The Postscript Murders by Elly Griffiths

Elly Griffiths has just published another novel in the Ruth Galloway series, which I'll be reading and reviewing very soon, but in the meantime, I've recently read The Postscript Murders. Although it features DS Harbinder Kaur, who also appeared in The Stranger Diaries (which I reviewed here), it's more a less a standalone novel and you don't need to have read The Stranger Diaries to read this one.

The Postscript Murders is a mystery set in the south coast seaside town of Shoreham, and begins with an elderly woman being found dead by her carer Natalka at Seaview Court, a block of retirement flats. Although Peggy Smith was in her nineties, Natalka is convinced she was murdered, and enlists coffee shop owner Benedict and Peggy's friend and neighbour Edwin to join her in solving the mystery - but whether they will be a help or a hindrance to Harbinder's official investigation remains to be seen.

Like The Stranger Diaries, The Postscript Murders is a mystery that is, at least in part, about books and writing. Peggy, it turns out, was known among crime writers for her services as a 'murder consultant', helping them with their thornier plot problems. Could one of them have wanted her dead? Or is the killer someone with an axe grind against the world of crime fiction in general?

This is an escapist mystery rather than gritty realism.
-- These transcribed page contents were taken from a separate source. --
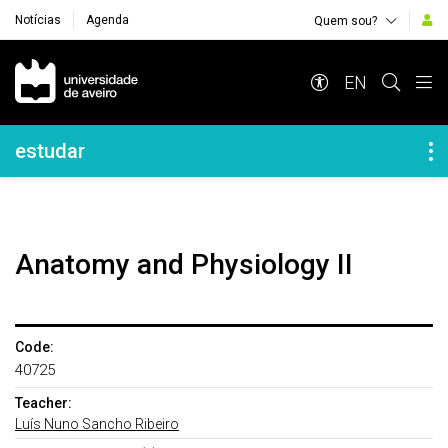
Notícias
Agenda
Quem sou?
Navegação Principal
EN
Navegação Lateral
estudar
Anatomy and Physiology II
Code:
40725
Teacher:
Luís Nuno Sancho Ribeiro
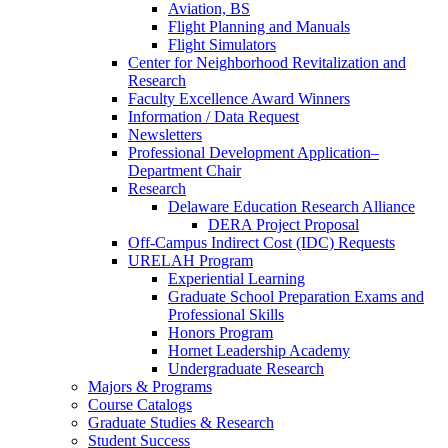
Aviation, BS
Flight Planning and Manuals
Flight Simulators
Center for Neighborhood Revitalization and
Research
Faculty Excellence Award Winners
Information / Data Request
Newsletters
Professional Development Application–
Department Chair
Research
Delaware Education Research Alliance
DERA Project Proposal
Off-Campus Indirect Cost (IDC) Requests
URELAH Program
Experiential Learning
Graduate School Preparation Exams and
Professional Skills
Honors Program
Hornet Leadership Academy
Undergraduate Research
Majors & Programs
Course Catalogs
Graduate Studies & Research
Student Success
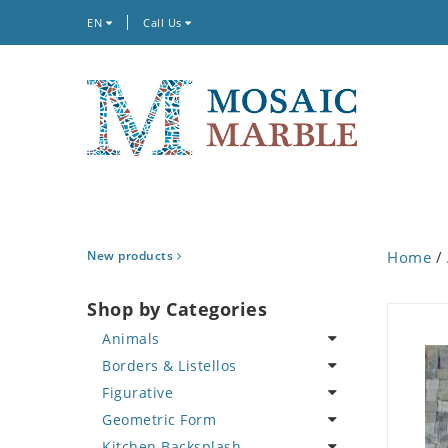
EN
Call Us
New products
Home
/
Shop by Categories
Animals
Borders & Listellos
Bird
Figurative
Butterfly
Animal Design
Geometric Form
Cat
Fleur de Lys
Celebrity
Kitchen Backsplash
Crab
Floral Border
Famous Artist
Abstract Tile Design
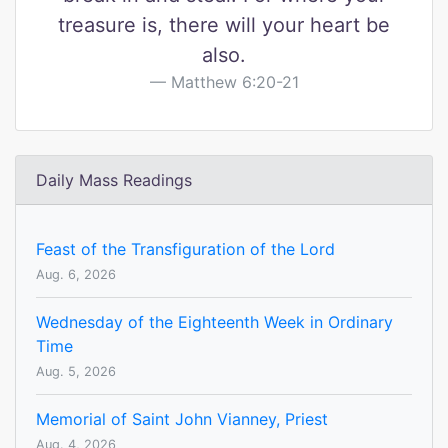
treasure is, there will your heart be
also.
Matthew 6:20-21
Daily Mass Readings
Feast of the Transfiguration of the Lord
Aug. 6, 2026
Wednesday of the Eighteenth Week in Ordinary
Time
Aug. 5, 2026
Memorial of Saint John Vianney, Priest
Aug. 4, 2026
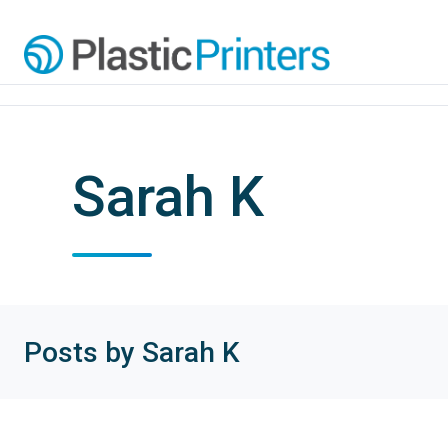
Sarah K
Posts by Sarah K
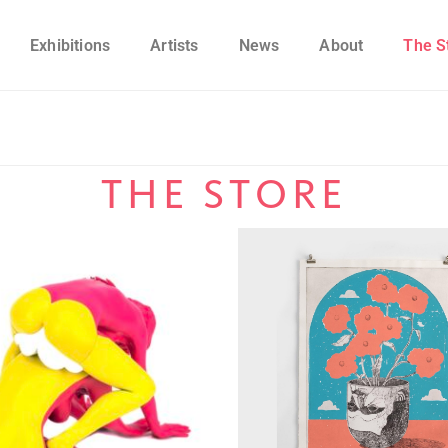
Exhibitions
Artists
News
About
The S
THE STORE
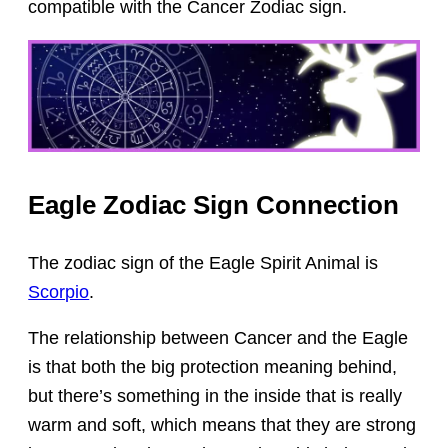
compatible with the Cancer Zodiac sign.
Eagle Zodiac Sign Connection
The zodiac sign of the Eagle Spirit Animal is
Scorpio
.
The relationship between Cancer and the Eagle
is that both the big protection meaning behind,
but there’s something in the inside that is really
warm and soft, which means that they are strong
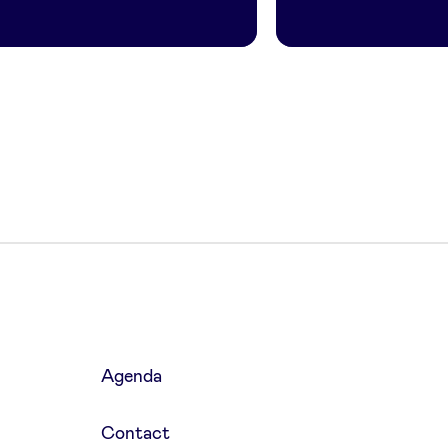
Agenda
Contact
There's an ex-monk, a road trip to Aberdeen, Ukrainian gangsters, old ladies with mysterious pasts, threatening letters, guns, matchmaking Indian aunties, a hint of romance - but it all comes together into a cohesive whole, so sit back and go along for the ride. 

Elly Griffiths is an excellent writer of characters as well as plots and in The Postscript Murders she gives us an ensemble cast that I really enjoyed spending time with - I'm sure it's possible we might meet some of them again in future books.

I read this at a particularly bleak stage of pandemic lockdown, during which I've been struggling with concentration, and it really was the perfect book for me to have picked up. The seaside setting and the road trip chapters were very appealing at a time when when I haven't been allowed to travel anywhere further than my local Sainsbury's, and it's such a well-crafted page-turner that it's an effortless read. It's offbeat without tipping over into whimsicality, with characters and dialogue that are often funny, and that was exactly what I needed.